Risk619 · Dec 29, 2014

cj - One thing to consider is that you might want to really leverage your database for doing any set based calculations possible. I've found substantial performance bumps by doing things like sma, ema, wma, slope, arctan, stdev, and other such "technical indicators" in set mode. I'm using SQL Server 2012 Enterprise which has a lot of bells and whistles, but I'd imagine that any modern database management system can handle some or all of those.

Being able to have all the formula products produced as part of your entity framework (or whatever ORM) is huge for cutting down busy code and looping in C# (or whatever 3gl).

jtrader33 · Feb 5, 2015

volpunter said:
Imagine the following schema:

Header[x bytes, fixed size] + Datapacket1 + Datapacket2 ...., where Datapacket = [DateTime as millisecond long integer, datapointA (such as BidPrice), datapointB(AskPrice), .....]

Each Datapacket within a given times series has the same fixed size in bytes. You use a "StoragePlugin" that shares the same interface with other storage plugins and the interface enables you to serialize datapoints, deserialize them, and it stores knowledge of the size of each data packet. In that way you can essentially store mixed data in the very same database. You can store time series with datapoints of type [timestamp, bid, ask] such as fx tick based data, or you could store [timestamp, last trade, volume] for a futures quote, or [timestamp, open, high, low,close]. The Header will provide information about the data structure such as size of file, number of data points, size of each data packet, symbol information,...

With such structure you can now easily run a binary search algo over an arbitrarily large time series and it will take a fraction of a millisecond to retrieve the matching position in your binary time series. From that datapoint you can simply read x number datapoints, convert on the fly to compressed data or run any other type of query. Sure, you do not have the benefits a relational db offers but actually you still do because you can simply read the data points in question and run relational queries in memory. That is basically anyway how SQL Server does it unless you heavily index your data. But you can essentially do the same by caching your queries or optimize queries in memory (I can provide more info on that if requested but it will be more in-depth).

cj- I hope you don't mind me coattailing a bit in your thread. I have a few questions about my set up and if volpunter's approach might be able to help. You may want to cover your eyes, I am less knowledgable than anyone here and am assuredly going to ask dumb questions.

I have a hodgepodge of data including equities tick data (~7TB), 1min option data (120GB), EOD option data (80GB), and various equities interval data. All of it is in csv or txt files. The data is spread across non-RAIDed 7200rpm mechanical drives of 4TB, 4TB, 1TB, 750GB.

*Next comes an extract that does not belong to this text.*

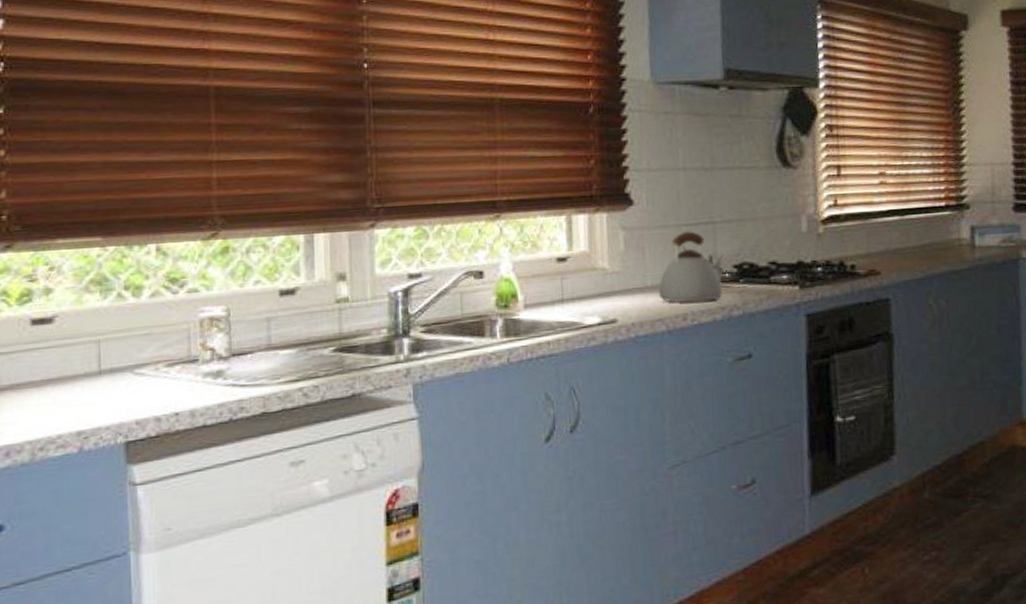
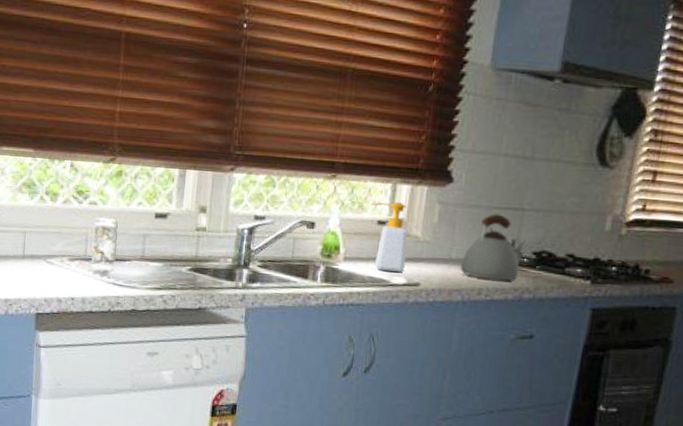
soap bottle: none [545,234,598,313] -> present [371,202,408,273]

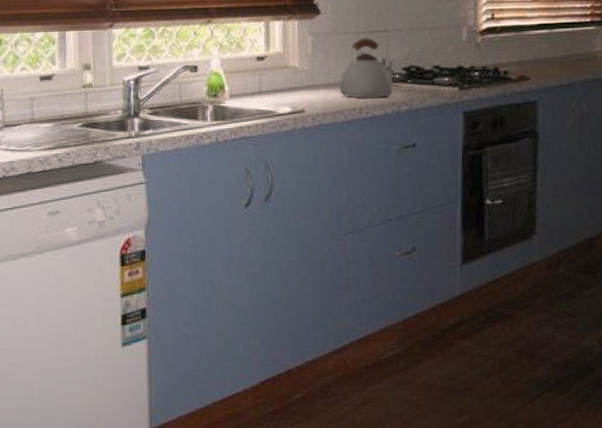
soap bottle: present [371,202,408,273] -> none [247,38,289,103]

In short, backtesting is painful because my seek times suck. Some questions related to that if anyone is feeling charitable:

1) Can I assume that running multithreaded backtests (testing a different underlying on each thread) is beneficial for seek times despite HDDs only being able to read one file at a time? I believe I read somewhere that the OS will optimize queued read requests to minimize total seek time.

2) I understand that seek time is nonexistent for SSDs. I can probably move everything except for the tick data onto one. In addition to seek time improvement, can multiple threads read separate files off an SSD in parallel?

3) I'm not all that familiar with binary files but I understand they can be read faster than parsing text. However, read times haven't really been much of an issue. Are there other advantages to the "binary file store"? I honestly don't even really know what that means...is it simply creating/saving binary files the same way I have my csv files?